■ Passage provided ■
The experimental results don't look different than we expect according to the null hypothesis, but they are, perhaps because the effect isn't very big. For example: The rat pups weigh 17.9 grams and we conclude there is no effect. But "really" (if we only knew!) alcohol does reduce weight; we just don't have a big enough effect to see it.
A Type 2 Error is frequently due to sample sizes being too small. The probability of a type 2 error is symbolized by b and written as: P(type 2 error) = b (but is generally unknown).
The power of a statistical hypothesis test measures the test’s ability to reject the null hypothesis when it is actually false – that is, to make a correct decision. In other words, the power of a hypothesis test is the probability of not committing a Type 2 Error. It is calculated by subtracting the probability of type 2 error from 1, usually expressed as: Power = 1-P(type 2 error) = (1-b). The maximum power a test can have is 1 and the minimum is 0. Ideally we want a test to have high power, close to 1.

■ Supplied material ■
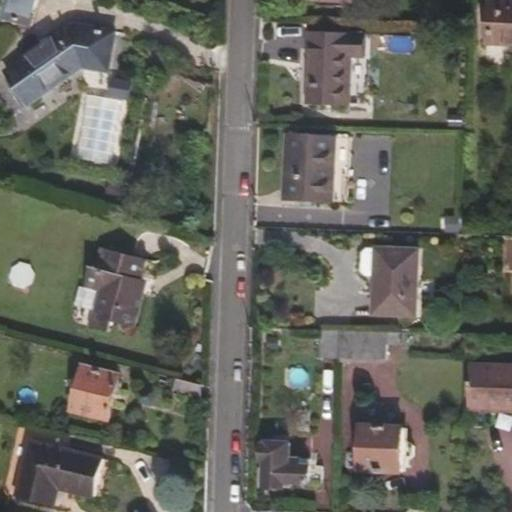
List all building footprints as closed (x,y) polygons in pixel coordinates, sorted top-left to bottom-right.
[(33,30),(42,0),(13,0),(7,23),(33,30)] [(511,24),(511,0),(490,0),(490,24),(511,24)] [(111,75),(118,36),(89,31),(80,32),(76,33),(72,35),(12,74),(35,107),(91,71),(111,75)] [(360,107),(362,58),(363,33),(321,32),(320,49),(324,49),(323,70),(318,70),(318,82),(323,82),(322,106),(360,107)] [(335,201),(336,139),(285,138),(284,201),(335,201)] [(423,315),(425,252),(382,250),(380,313),(423,315)] [(139,301),(146,269),(103,258),(99,278),(90,276),(87,294),(100,297),(95,317),(117,322),(115,328),(139,334),(146,302),(139,301)] [(113,338),(115,328),(117,322),(95,317),(92,334),(113,338)] [(340,359),(341,331),(323,329),(323,359),(340,359)] [(379,361),(380,344),(392,345),(392,333),(341,331),(340,359),(379,361)] [(511,368),(471,367),(470,412),(511,413),(511,368)] [(110,422),(121,379),(86,371),(75,414),(110,422)] [(203,402),(206,387),(179,380),(176,395),(203,402)] [(96,498),(106,459),(63,449),(66,435),(36,427),(16,496),(55,506),(60,490),(96,498)] [(416,455),(416,447),(411,444),(406,444),(406,429),(365,428),(364,471),(406,473),(406,458),(410,458),(415,457),(416,455)] [(314,483),(315,466),(304,466),(304,454),(288,454),(287,438),(265,437),(266,487),(288,488),(288,483),(314,483)] [(315,466),(315,454),(304,454),(304,466),(315,466)]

■ Challenge A ■
In the passage on Type 2 errors and statistical power, why can power be calculated by subtracting the probability of a Type 2 error from 1? Answer in one to three sentences.
■ Challenge B ■
Rewrite the passage on Type 2 errors and statistical power from "The power of a statistical" up to and including "close to 1.", replacing "maximum" with "highest".
■ Challenge C ■
Answer these questions using the passage on Type 2 errors and statistical power:
(i) What weight do the rat pups have in the example?
(ii) What symbol stands for the probability of a Type 2 error?
(iii) What are the maximum and minimum power a test can have?

■ Full output A ■
Power can be calculated this way because the power of a hypothesis test is the probability of not committing a Type 2 Error. Subtracting the probability of a Type 2 error, b, from 1 therefore gives the power, expressed as Power = 1-P(type 2 error) = (1-b).

■ Full output B ■
The power of a statistical hypothesis test measures the test’s ability to reject the null hypothesis when it is actually false – that is, to make a correct decision. In other words, the power of a hypothesis test is the probability of not committing a Type 2 Error. It is calculated by subtracting the probability of type 2 error from 1, usually expressed as: Power = 1-P(type 2 error) = (1-b). The highest power a test can have is 1 and the minimum is 0. Ideally we want a test to have high power, close to 1.

■ Full output C ■
(i) 17.9 grams.
(ii) b.
(iii) The maximum is 1 and the minimum is 0.